2.3.5 Quantitative syntheses
The nature of quantitative analyses will depend on the number of prediction models of the included studies. Derivation and validation of models will be considered separately.
Data will be synthesized by a meta-analysis if the number (at least 5) of studies included is large enough in a subset with an analogous clinical question appraised repeatedly [33]. A meta-analysis of validation studies for a common prediction model will also be performed if feasible.
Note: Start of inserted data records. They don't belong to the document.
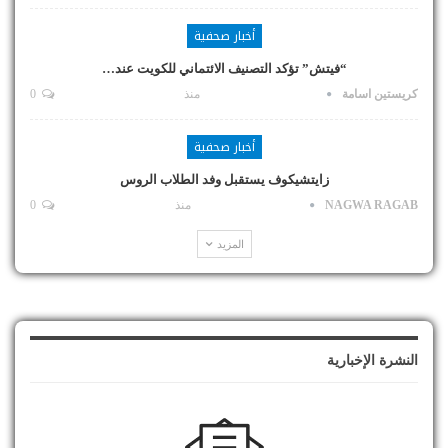
أخبار صحفية
“فيتش” تؤكد التصنيف الائتماني للكويت عند…
كريستين اسامة
منذ
0
أخبار صحفية
زايتشيكوف يستقبل وفد الطلاب الروس
NAGWA RAGAB
منذ
0
المزيد
النشرة الإخبارية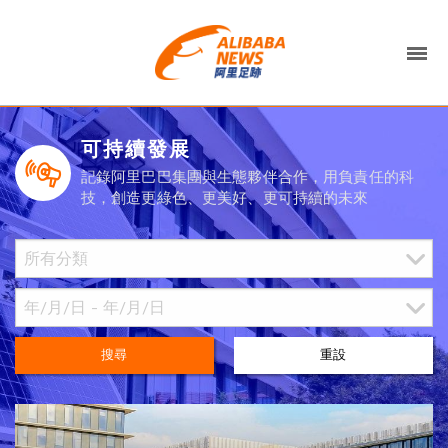
可持續發展
記錄阿里巴巴集團與生態夥伴合作，用負責任的科
技，創造更綠色、更美好、更可持續的未來
搜尋
重設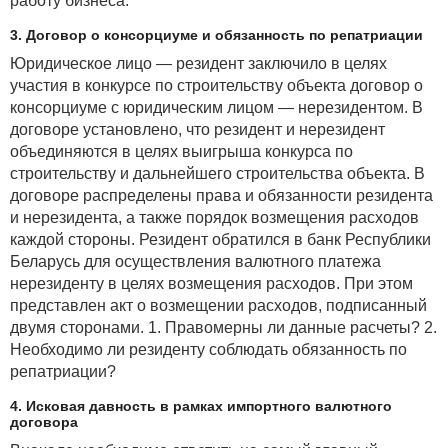
работу бизнеса.
3. Договор о консорциуме и обязанность по репатриации
Юридическое лицо — резидент заключило в целях
участия в конкурсе по строительству объекта договор о
консорциуме с юридическим лицом — нерезидентом. В
договоре установлено, что резидент и нерезидент
объединяются в целях выигрыша конкурса по
строительству и дальнейшего строительства объекта. В
договоре распределены права и обязанности резидента
и нерезидента, а также порядок возмещения расходов
каждой стороны. Резидент обратился в банк Республики
Беларусь для осуществления валютного платежа
нерезиденту в целях возмещения расходов. При этом
представлен акт о возмещении расходов, подписанный
двумя сторонами. 1. Правомерны ли данные расчеты? 2.
Необходимо ли резиденту соблюдать обязанность по
репатриации?
4. Исковая давность в рамках импортного валютного
договора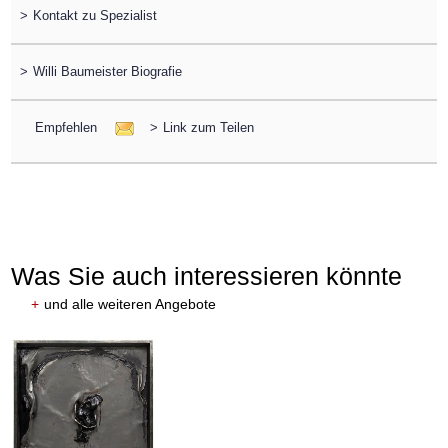
>
Kontakt zu Spezialist
>
Willi Baumeister Biografie
Empfehlen
>
Link zum Teilen
Was Sie auch interessieren könnte
+
und alle weiteren Angebote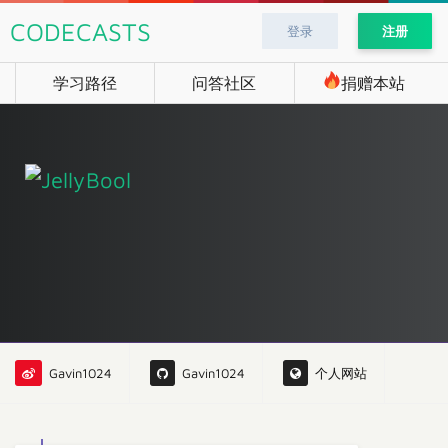
CODECASTS
登录
注册
学习路径
问答社区
捐赠本站
Gavin1024
Gavin1024
个人网站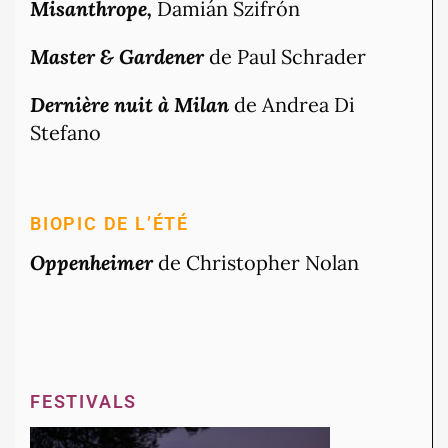
Misanthrope,
Damián Szifrón
Master & Gardener
de Paul Schrader
Dernière nuit à Milan
de Andrea Di
Stefano
BIOPIC DE L’ÉTÉ
Oppenheimer
de Christopher Nolan
FESTIVALS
2.3.6 Meta-analyses and investigation of heterogeneity
Performance measures of discrimination and calibration will be analyzed by a random-effects model of meta-analysis to estimate the average performance for all included models, if appropriate[20]. The meta-analysis will be performed using Softwares STATA 16.0 (Stata Corp, College Station, TX, USA) with several packages. To better handle the uncertainty in the estimated heterogeneity among studies, we will adopt the restricted maximum likelihood (REML) estimation and use the Hartung-Knapp-Sidik-Jonkman (HKSJ) method when calculating 95% confidence intervals for the average performance[34, 35].
Heterogeneity in the pooled results is usually dependent on differences in the design and populations across the validation studies, such as changes in case mix variation or baseline risk[36, 37]. The case-mix variation of each study will be quantified by estimating the standard deviation of the linear predictor[20]. Cochran’s Q and the I²statistic will be calculated for statistical homogeneity assessment of heterogeneity[38]. Potential sources of heterogeneity will be explored using meta-regression analyses if there are enough studies included in the meta-analyses (≥10 studies)[39, 40].
2.3.7 Subgroup analysis
If the number of included studies is large enough for specific subgroups, we will perform the following subgroup analyses: (1) type of prediction model; (2) source of data; (3) outcomes to be predicted (hospitalization and readmission); (4) method of predictive model building; (5) location; (6) timing (at which time point and over what period the outcome is predicted); (7) settings; and (8) others. Further subgroup analysis will be dependent on the final data extraction.
2.3.8 Sensitivity analysis
Sensitivity analyses will be conducted by excluding studies with a high risk of bias (at least 4/7 domain determined using the PROBAST tool) and studies with low reporting transparency (the overall TRIPOD adherence score <50%), to explore their influence on effect size.